» WHAT THE EXERCISE ASKS
Give back all of the data exactly as it stands, with the pictures removed.

» MATERIAL PROVIDED
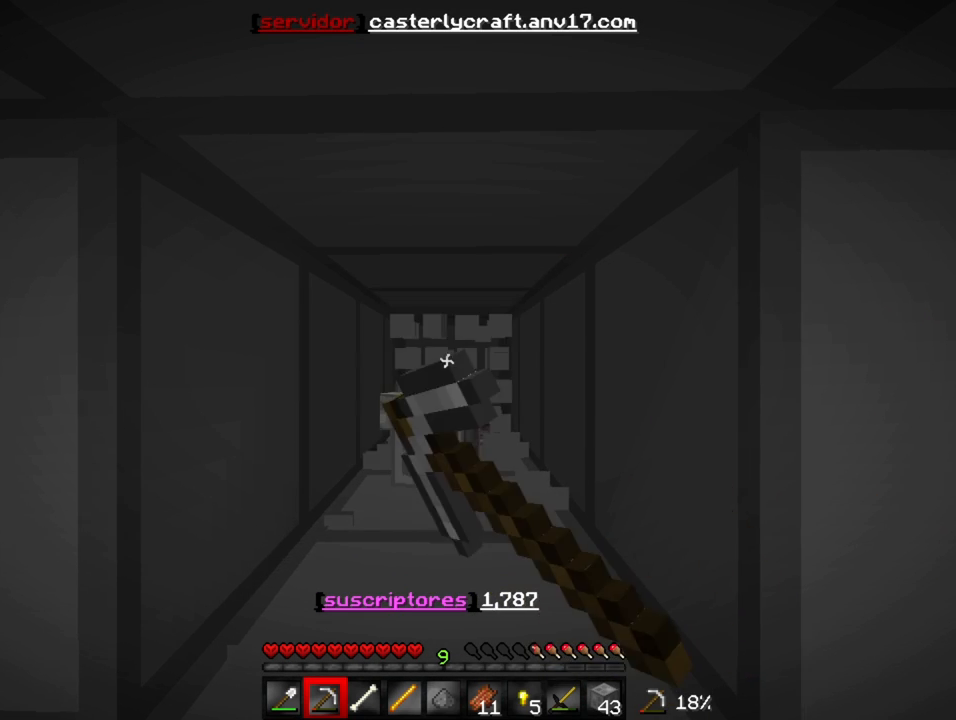
{"keys": ["w"], "events": [[267, "w", "up"], [333, "w", "down"]]}
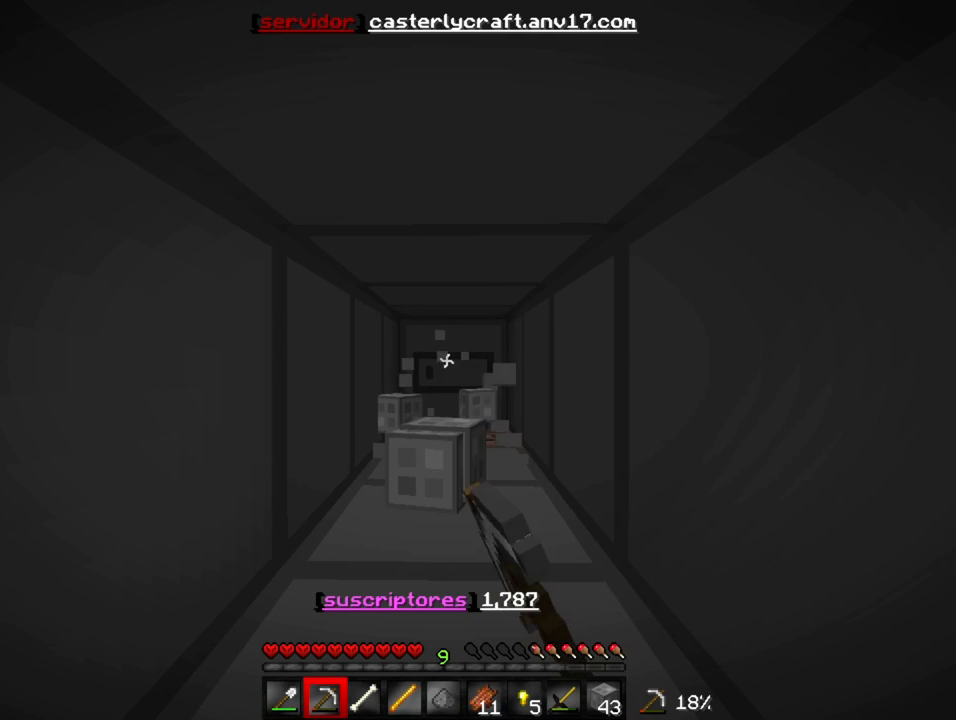
{"keys": [], "events": [[467, "w", "up"]]}
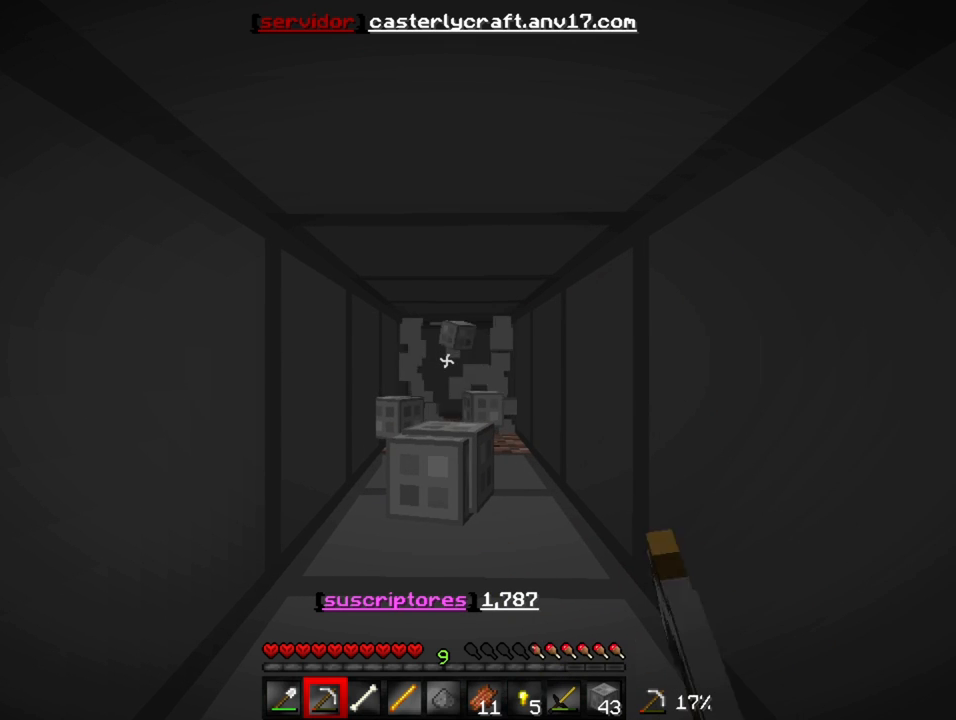
{"keys": ["a"], "events": [[400, "a", "down"]]}
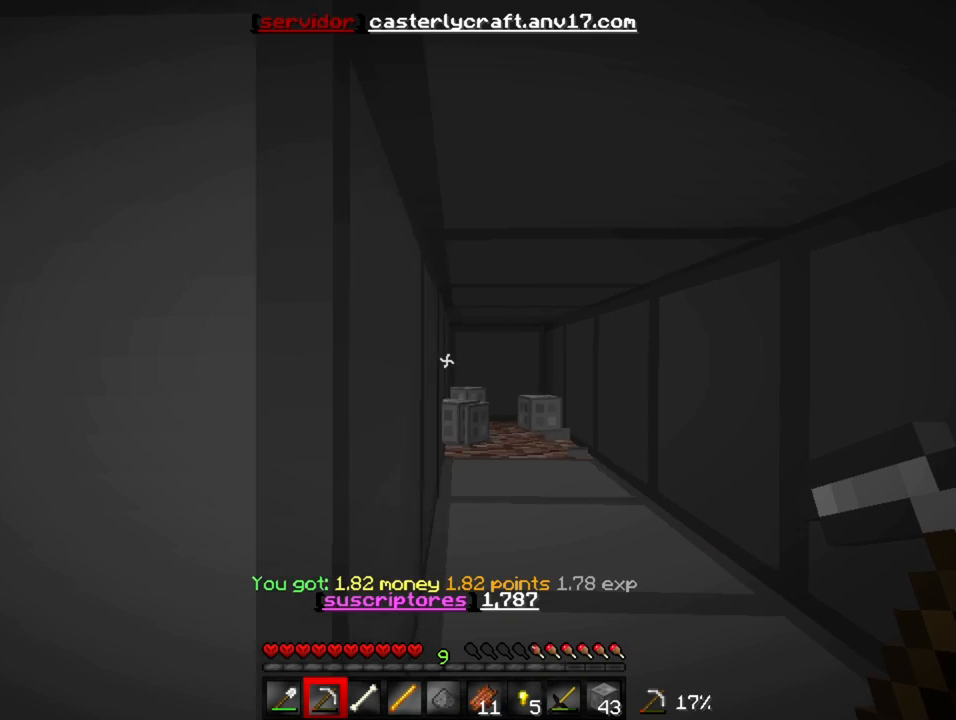
{"keys": [], "events": [[333, "a", "up"]]}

» SOLUTION TO THIS EXERCISE
{"keys": ["w"], "events": [[267, "w", "up"], [333, "w", "down"]]}
{"keys": [], "events": [[467, "w", "up"]]}
{"keys": ["a"], "events": [[400, "a", "down"]]}
{"keys": [], "events": [[333, "a", "up"]]}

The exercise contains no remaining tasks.